17's still used the original motors/piston design. There is a new part number, but they didn't make it into the 17 production run.


----------



## snowwy66 (Nov 5, 2017)

So far. Everyone that's responded with pistons. Which is a few. Has all pointed to same brand. 

No one is saying or mentioning any other brand. Not yet anyways.


----------



## nightfallgrey2018 (Nov 15, 2017)

Ma v e n said:


> May of this year an updated ECM calibration was released to reduce likelihood of piston issues.
> .


My dealer never offered me an updated ECM calibration. Are you sure about that before I go and make a fool out of myself if I go and ask this to my local dealer?


----------



## Ma v e n (Oct 8, 2018)

nightfallgrey2018 said:


> Ma v e n said:
> 
> 
> > May of this year an updated ECM calibration was released to reduce likelihood of piston issues.
> ...


I'm sure there is a calibration that was released to reduce e the likelihood of piston damage due to LSPI/stochastic preignition.
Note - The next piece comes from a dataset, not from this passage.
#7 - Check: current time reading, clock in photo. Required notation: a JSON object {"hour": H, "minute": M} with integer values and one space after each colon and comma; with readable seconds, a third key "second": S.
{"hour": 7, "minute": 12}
It wouldn't have been "offered" to you because it wasn't part of a recall or service update program. It was only I stalled in cars that had piston failure, or were ECM programmed for some other reason following the release of the calibration. It's a not an update that was released to all cars, and GM doesn't instruct techs to program modules just to make sure they are current anymore. You could ask them to see if there's an updated calibration next time youre in for service...Your relationship with your service dept will determine how that request is handled


----------



## travis4 (Sep 10, 2017)

My 16.5 blew a piston at 24K (after dealer oil changes), now have 12K on a new engine. The (small) dealer said he has already replaced a half dozen engines but they might have been GEN 1 - I don't know. Did they update the ECM tune? I don't know that either - doesn't seem to act any different


----------



## GM Master Tech (Nov 11, 2012)

I honestly dont think any of the turbo engines are 100% right on 87 octane.I have seen my share of broken pistons.I dont believe it would be going on using higher octane fuel.


----------



## Ma v e n (Oct 8, 2018)

GM Master Tech said:


> I honestly dont think any of the turbo engines are 100% right on 87 octane.I have seen my share of broken pistons.I dont believe it would be going on using higher octane fuel.
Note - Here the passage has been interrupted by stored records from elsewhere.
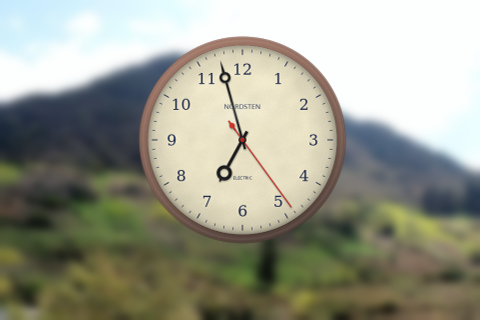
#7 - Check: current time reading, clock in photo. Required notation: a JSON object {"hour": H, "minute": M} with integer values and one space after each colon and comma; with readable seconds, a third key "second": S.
{"hour": 6, "minute": 57, "second": 24}
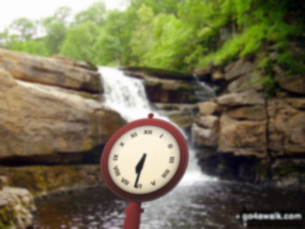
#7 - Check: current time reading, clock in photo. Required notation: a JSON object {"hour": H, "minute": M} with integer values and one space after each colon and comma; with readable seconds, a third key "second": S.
{"hour": 6, "minute": 31}
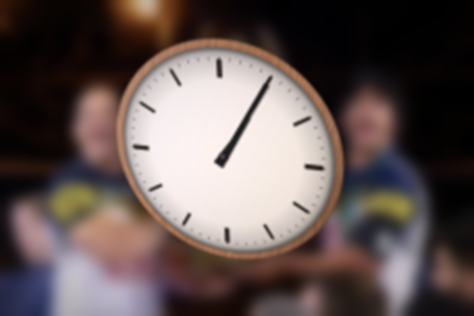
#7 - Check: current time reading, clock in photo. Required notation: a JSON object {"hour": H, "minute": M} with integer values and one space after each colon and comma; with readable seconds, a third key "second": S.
{"hour": 1, "minute": 5}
That's because I don't believe it happens.
I've never seen or heard first hand of an SGE engine blow up when using high octane fuel, and 5w30 full synthetic oil. Granted I see a small percentage of the total population, but every 1.4/1.5 that Ive put pistons or an engine in had a history of 87 octane, usually not top tier, and either no maintenance to speak of or 8-10k mile OCI on cheap swill oil.(that includes ACD 0w20)
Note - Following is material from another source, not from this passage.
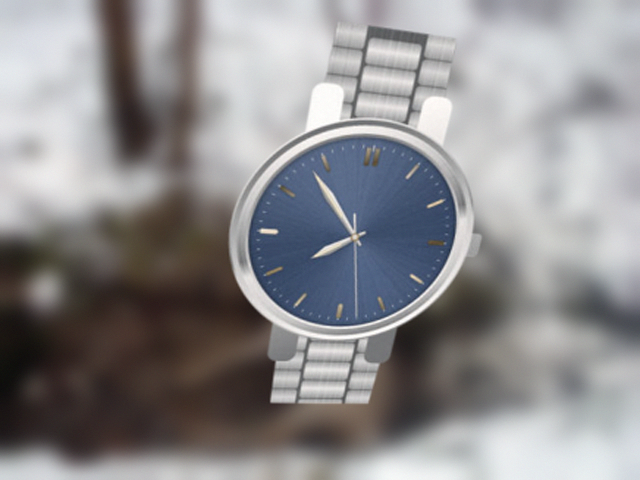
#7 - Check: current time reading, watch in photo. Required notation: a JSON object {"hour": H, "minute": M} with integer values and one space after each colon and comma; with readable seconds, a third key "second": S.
{"hour": 7, "minute": 53, "second": 28}
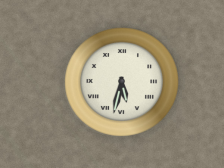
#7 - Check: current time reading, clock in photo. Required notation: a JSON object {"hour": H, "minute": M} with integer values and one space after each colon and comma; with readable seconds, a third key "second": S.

I've mentioned before and I'll mention again, I don't and would never run 0w20 in my car, and I def wouldn't use ACDelco oil. There's much better choices, even at <$20 per jug like Amazon Basics, or Walmart Supertech High Mileage 

These engines (all small turbos) that suffer from LSPI issues need an oil with low calcium, low evaporation and hopefully some zinc, magnesium, and moly. You'll likely find that the Euro engines using Euro spec oils and fuels don't seem to suffer this issue. Euro oils tend to have an additive package shown to quench LSPI better, but it usually doesn't meet the API SN RC specs because of this same package. Here people say the package kills cats....They have cats in Europe too, just saying. Also our fuel is lower octane than Europe, here you're gonna find 87 most places and even 85-86 in areas....Fuel in Europe/UK is about a 91 minimum. With 94 widely available.


----------



## Blowncruze (Aug 26, 2019)

Terri C said:


> Did the pistons in the 2018 cruze motor get updated? I haven't heard of any problems that the 16.5 and 17 in the 18.


I bought a 2018 Cruze and used amsoil... at 27,000 miles my piston is bad and they are currently rebuilding the engine


----------



## jblackburn (Apr 14, 2012)

Blowncruze said:


> I bought a 2018 Cruze and used amsoil... at 27,000 miles my piston is bad and they are currently rebuilding the engine


As per the discussion above, what octane fuel was used in it?


----------



## Blowncruze (Aug 26, 2019)

jblackburn said:


> As per the discussion above, what octane fuel was used in it?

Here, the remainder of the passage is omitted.